Yesterday afternoon I'd finally had enough of fiddling with Highbinder and I called it good. This is something like my sixth revision since finishing the draft last January, and I'm pretty sure I'm not done, but I'm as done as I can get right now and keep from being able to recite all 325 pages of it from memory. I sent out a few queries and now I've only to write other things while I wait.
Matt asked me if I was happy with the changes I made. The harder I tried to answer that, the less able I was. I made the changes in order to reflect the climax back on the prologue, and the feedback that led me to these changes was directly on point, but it also led me into a kind of tautology that I doubt a reader will notice but that bothers the hell out of me.

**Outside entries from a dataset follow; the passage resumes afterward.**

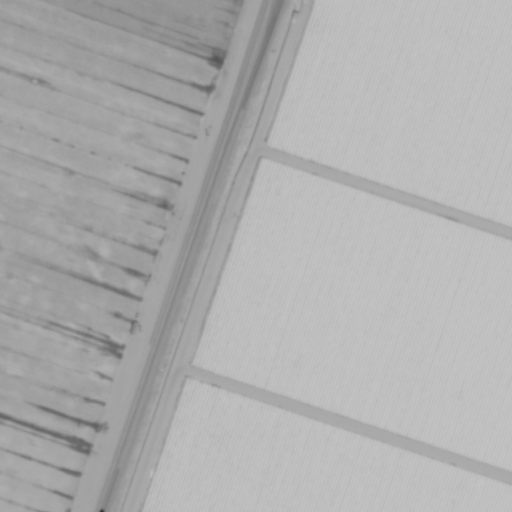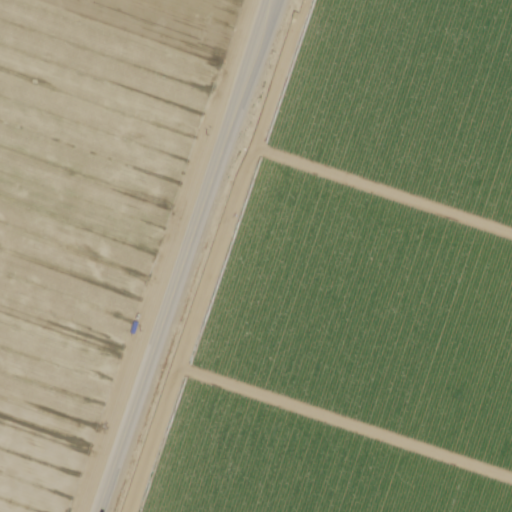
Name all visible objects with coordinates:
crop: (205, 11)
crop: (99, 123)
road: (180, 255)
crop: (358, 281)
crop: (55, 367)
crop: (3, 510)
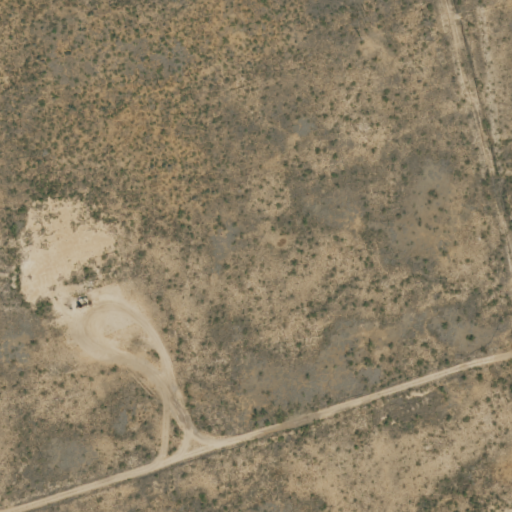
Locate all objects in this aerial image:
road: (463, 128)
road: (258, 429)
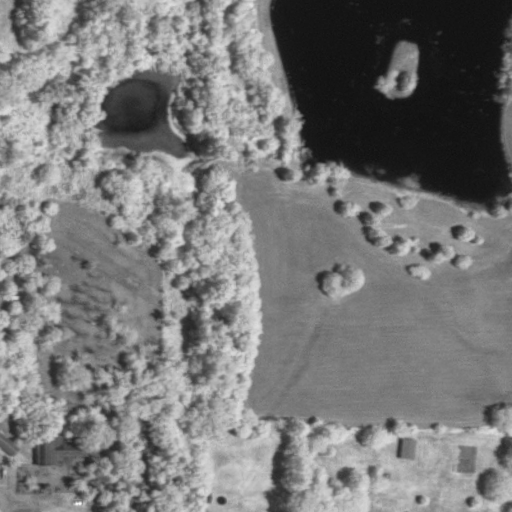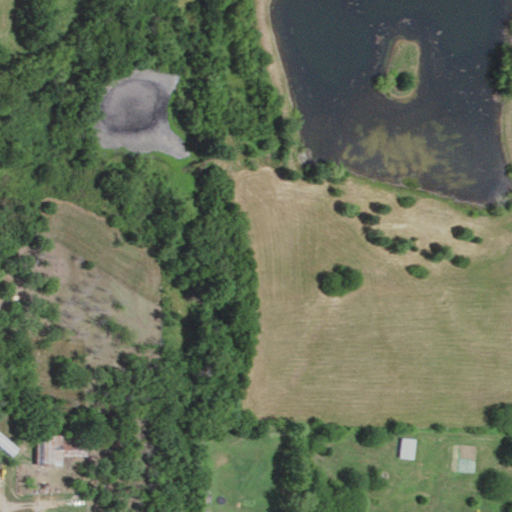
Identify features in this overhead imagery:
building: (6, 443)
building: (55, 446)
building: (406, 446)
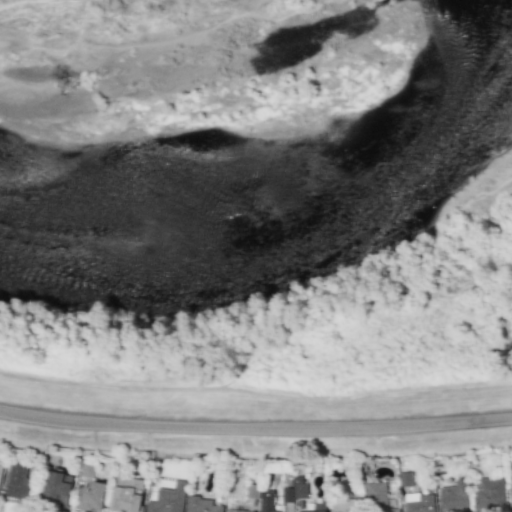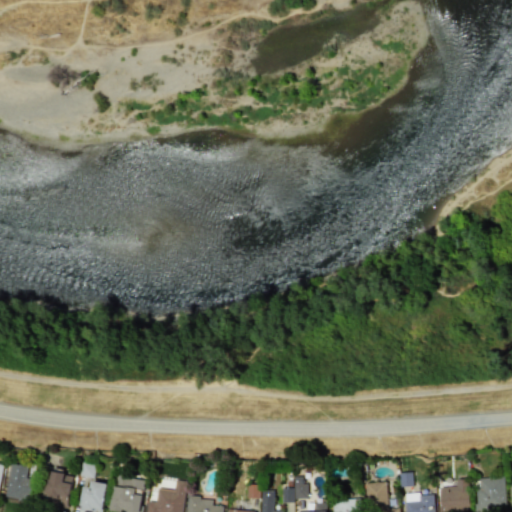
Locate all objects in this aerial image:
river: (273, 211)
road: (255, 391)
road: (255, 427)
building: (0, 468)
building: (0, 469)
building: (18, 482)
building: (18, 483)
building: (57, 485)
building: (57, 485)
building: (299, 487)
building: (510, 492)
building: (127, 494)
building: (127, 494)
building: (375, 494)
building: (489, 494)
building: (490, 494)
building: (167, 495)
building: (287, 495)
building: (510, 495)
building: (92, 496)
building: (167, 496)
building: (92, 497)
building: (453, 497)
building: (454, 497)
building: (267, 501)
building: (267, 501)
building: (418, 502)
building: (418, 503)
building: (201, 504)
building: (201, 505)
building: (345, 505)
building: (345, 505)
building: (317, 507)
building: (317, 507)
building: (238, 510)
building: (238, 511)
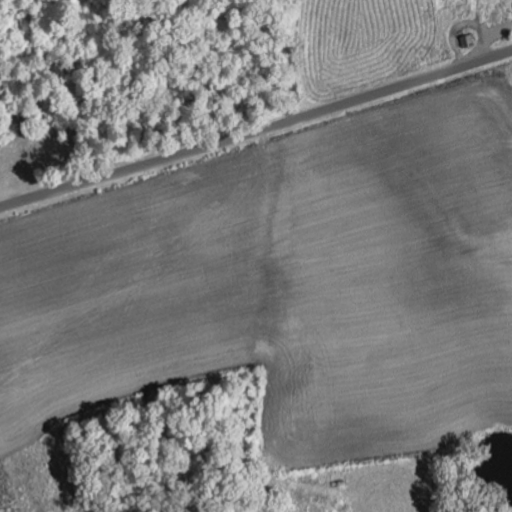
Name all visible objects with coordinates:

Let me just be clear instead of mincing around it, even if this gives some things away. My main character, Berra, has a big problem with water. She can't be immersed in it for very long without harm. In the prologue, which is self-contained, like a short story (or so I hope/intend), she confronts immersion in water, and while she's not permanently harmed, it's a traumatic experience. The big climax of the book, as written and revised last year, involves Berra causing some property damage with dynamite, after which she's arrested. My miracle reader said, yo, why didn't your climax have any water in it? That's her THING, and you missed the opportunity to inject that type of danger into the scene. Berra didn't confront water in a dangerous way at all for the whole book after you set it up so nicely in the prologue. Wow, man, said I, that was stupid of me. And thence followed an entire year of procrastination while I tried to figure out how I could put water in the climax.
Well, I figured out a way, but only after a number of desperate conversations with Matt where I was just tearing my hair out trying, and really he deserves the credit for setting it straight in my mind, but even so, the whole thing seems kind of precarious. I don't really have a concrete plot-driven justification for the water being there, except that it is, for reasons Berra can't discover either. I hope I'll be able to retcon my way into a good reason in one of the sequels - I have a sorta-reason in mind, but it's flimsy - but as of right now I don't feel that good about it.
Nevertheless, I'm pretty sure that putting water into the climax was the right thing to do. The way it reflects on what happened in the prologue is interesting and worthwhile. Do I feel good about those edits? No. But I don't think I would have felt good about any edits after a year of avoiding them and worrying about them. I'm satisfied with them, for the time being, and if I wake up in the middle of the night with a better idea in two months you bet I'm going to plunge right into a seventh revision.
In other news, I've been on an unlucky streak with books recently. Right now I'm near the end of a novel that is more than a little repulsive, but still promises greater satisfaction than I've had out of the previous three. Maybe I'll switch to poetry for a while, or reread something I know I love. The fall semester is still two months away, but I'm already looking forward to it; I got some good news yesterday that I can't share until it's all certain. I really intended to start on a new short story this week, but it might not work out. We're covering structuralism and poststructuralism in a single day in my summer class, tomorrow, so there's a lot to keep my brain cells occupied. There's other stuff happening, too, but I guess I've forgotten it all, what with learning 2,500 years of literary theory in the past month.